┌─ Text excerpt

The Congregation was established in France on that day in 1837, when Blessed Rev. Basil Moreau, C.S.C., and six other priests of the diocese of Le Mans joined with 54 Brothers of St. Joseph, a religious community founded by Father Jacques Dujarie, the pastor of a rural parish in the diocese, to form a single community of priests and brothers. They were later joined by a community of sisters, the Marionites of Holy Cross.

Father Moreau’s community was named Congregatio a Sancta Cruce (Congregation of Holy Cross) after Sainte-Croix, a small town nearby Le Mans, which was its first home. That local name, “Holy Cross,” resonated deeply in the spirituality that animated the newly formed community and continues to be expressed in its paradoxical motto: “Spes Crux Unica” (The Cross, Our Only Hope).

The new community had its work cut for it in the Catholic parishes and parochial schools of a rural France still bruised and reeling from the Revolution, but Father Moreau soon sent missionaries overseas, to Algeria, Canada and Bengal. He also sent seven young members of the Congregation — six brothers and Rev. Edward Sorin, C.S.C. — to the Indiana frontier in the United States, where, in 1842, they founded the University of Notre Dame.

“Our mission of making God known, loved and served in our education, parish and mission settings is the same today as the day we were founded,” said Rev. David T. Tyson, provincial superior of the Congregation’s U.S. Province. “Serving God’s people in the 21st century and beyond means as ‘men with hope to bring’ that we remain committed as vowed religious to giving witness to God’s mission, forming His citizens and building His Kingdom.”

└─
┌─ Dataset section

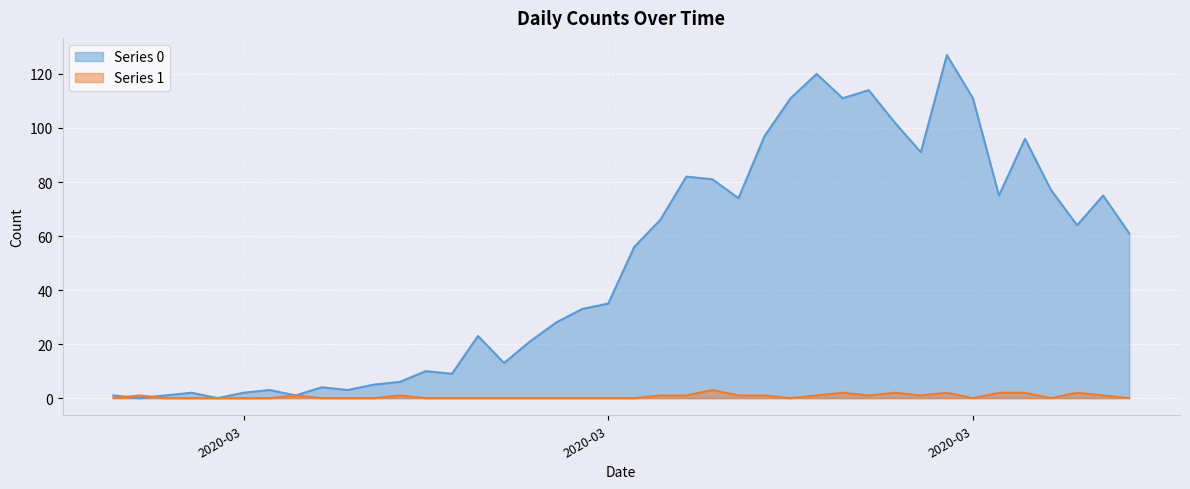

Which series has the largest range (max minus min)?

Series 0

└─

Written task - Set down the stretch from "Father Moreau’s community" through "of Notre Dame." in the passage on the Congregation of Holy Cross above, word for word.

Exercise solution -
Father Moreau’s community was named Congregatio a Sancta Cruce (Congregation of Holy Cross) after Sainte-Croix, a small town nearby Le Mans, which was its first home. That local name, “Holy Cross,” resonated deeply in the spirituality that animated the newly formed community and continues to be expressed in its paradoxical motto: “Spes Crux Unica” (The Cross, Our Only Hope).

The new community had its work cut for it in the Catholic parishes and parochial schools of a rural France still bruised and reeling from the Revolution, but Father Moreau soon sent missionaries overseas, to Algeria, Canada and Bengal. He also sent seven young members of the Congregation — six brothers and Rev. Edward Sorin, C.S.C. — to the Indiana frontier in the United States, where, in 1842, they founded the University of Notre Dame.